我正在使用以下模型处理多标签问题。
clf = SGDClassifier(loss='hinge', penalty='l2',
alpha=1e-3, random_state=42,
max_iter=5, tol=None)
下面是代码段。
mlb = MultiLabelBinarizer()
vect = TfidfVectorizer()
X, Y = vect.fit_transform(X_raw), mlb.fit_transform(Y_raw)
X_Train, X_Test, Y_Train, y_test = train_test_split(X, Y, random_state=0, test_size=0.33, shuffle=True)
clf.fit(X_Train,Y_Train)
predict = clf.predict(X_Test)
predict_label = mlb.inverse_transform(predict)
请注意,X.shape
是(829,565)
,而Y.shape
是(829,251)
现在我收到以下错误
File "<ipython-input-101-5e447893b03c>", line 1, in <module>
runfile('D:/Testing/model_build_mlb.py', wdir='D:/Testing')
File "C:\Users\ce\Anaconda3\lib\site-packages\spyder_kernels\customize\spydercustomize.py", line 668, in runfile
execfile(filename, namespace)
File "C:\Users\ce\Anaconda3\lib\site-packages\spyder_kernels\customize\spydercustomize.py", line 108, in execfile
exec(compile(f.read(), filename, 'exec'), namespace)
File "D:/Testing/model_build_mlb.py", line 1715, in <module>
clf.fit(X_Train,Y_Train)
File "C:\Users\ce\Anaconda3\lib\site-packages\sklearn\linear_model\stochastic_gradient.py", line 586, in fit
sample_weight=sample_weight)
File "C:\Users\ce\Anaconda3\lib\site-packages\sklearn\linear_model\stochastic_gradient.py", line 418, in _fit
X, y = check_X_y(X, y, 'csr', dtype=np.float64, order="C")
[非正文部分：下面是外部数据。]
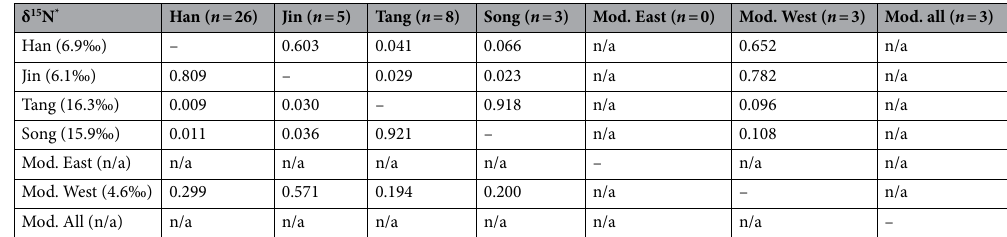
Table 3. Student’s t-test (top/right) and Mann–Whitney U test (bottom/left) p -value results for bulk δ 15 N from ancient and modern Phragmites . *Mean reported as ‰ vs.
File "C:\Users\ce\Anaconda3\lib\site-packages\sklearn\utils\validation.py", line 578, in check_X_y
y = column_or_1d(y, warn=True)
File "C:\Users\ce\Anaconda3\lib\site-packages\sklearn\utils\validation.py", line 614, in column_or_1d
raise ValueError("bad input shape {0}".format(shape))
ValueError: bad input shape (555, 251)
是因为型号吗?还是其他? 请帮忙。提前致谢。